In this case, productivity is the most influential variable, accounting for 80% of the total improvement in model fit. The second most influential variable, geographic location, contributes approximately 15%, followed by fiscal year at 4%. Together, these three variables explain over 99% of the total influence.
Although gender accounts for less than one percent of the model’s error reduction, the previously discussed graphs suggest a wage gap between men and women amounts to tens of thousands of dollars. How much of the observed differences in earnings across genders is due to chance? Is this wage gap statistically significant? In a future blog post, we will explore a methodology for answering this question and revisit our case study.
Boosted regression offers a data-adaptive tool for analyzing an outcome variable as a by-product of a given set of predictor variables.

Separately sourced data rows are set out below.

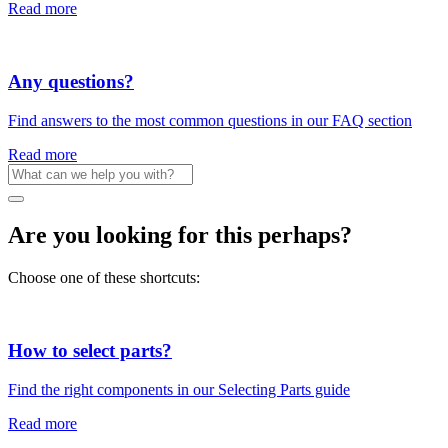
Read more
Any questions?
Find answers to the most common questions in our FAQ section
Read more
Are you looking for this perhaps?
Choose one of these shortcuts:
How to select parts?
Find the right components in our Selecting Parts guide
Read more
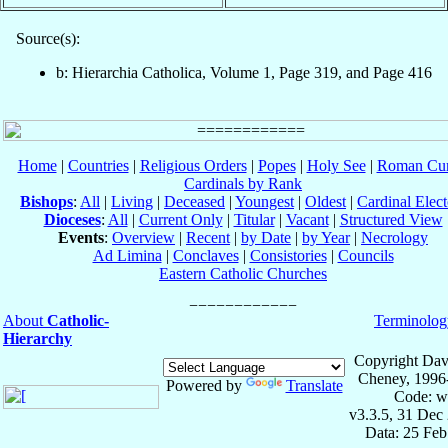
Source(s):
b: Hierarchia Catholica, Volume 1, Page 319, and Page 416
Home
|
Countries
|
Religious Orders
|
Popes
|
Holy See
|
Roman Cur
Cardinals by Rank
Bishops
:
All
|
Living
|
Deceased
|
Youngest
|
Oldest
|
Cardinal Elect
Dioceses
:
All
|
Current Only
|
Titular
|
Vacant
|
Structured View
Events
:
Overview
|
Recent
|
by Date
|
by Year
|
Necrology
Ad Limina
|
Conclaves
|
Consistories
|
Councils
Eastern Catholic Churches
About
Catholic-
Terminolog
Hierarchy
Copyright Dav
Cheney, 1996
Powered by
Translate
Code: w
v3.3.5, 31 Dec
Data: 25 Fe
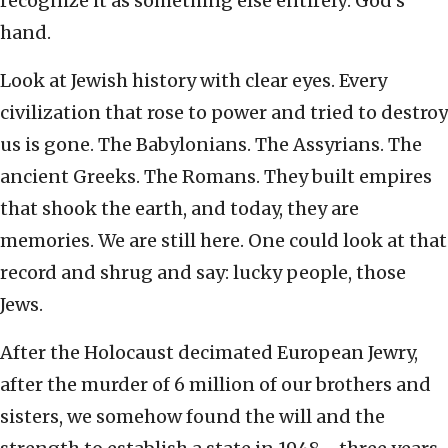
recognize it as something else entirely: God’s
hand.
Look at Jewish history with clear eyes. Every
civilization that rose to power and tried to destroy
us is gone. The Babylonians. The Assyrians. The
ancient Greeks. The Romans. They built empires
that shook the earth, and today, they are
memories. We are still here. One could look at that
record and shrug and say: lucky people, those
Jews.
After the Holocaust decimated European Jewry,
after the murder of 6 million of our brothers and
sisters, we somehow found the will and the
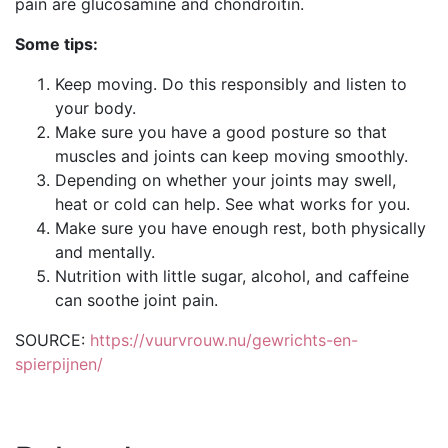
pain are glucosamine and chondroitin.
Some tips:
Keep moving. Do this responsibly and listen to
your body.
Make sure you have a good posture so that
muscles and joints can keep moving smoothly.
Depending on whether your joints may swell,
heat or cold can help. See what works for you.
Make sure you have enough rest, both physically
and mentally.
Nutrition with little sugar, alcohol, and caffeine
can soothe joint pain.
SOURCE:
https://vuurvrouw.nu/gewrichts-en-
spierpijnen/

This algorithmic technique can be applied to gender wage gap analyses, providing detailed insights into the factors that drive wage disparities. By modeling wages as a function of various job attributes along with gender, we can uncover complex relationships and quantify the impact of different predictors.
Boosted regression is an iterative process that enhances a model by correcting errors through a series of smaller models. This approach has proven to be effective at providing a representative depiction of the data.
Boosted regression can be used to model wages as a function of job attributes along with gender. This approach helps quantify the relationship between wages and gender, as well as the interaction between job attributes and gender.
Boosted regression quantifies the relative importance of each predictor based on the percent reduction in error. A predictor with a relatively high percent reduction in error is considered to have a greater impact on the accuracy of the model.
Boosted regression is indeed versatile and can be effectively used to analyze wage disparities across various demographics and job attributes. For example, the method could be used to compare wages across races and/or age brackets.
1 In this instance, the boosted regression model was constructed using the “gbm” library in R. The total number of iterations was set to 2,000, and a learning rate of 1 percent was applied. Subsequently, the cross-validation technique described in Step 8 suggested that the cumulative error was at a minimum after 790 iterations.
2 The R-squared value from a simple linear regression of predicted earnings (generated using boosted regression) against actual earnings is approximately 80%.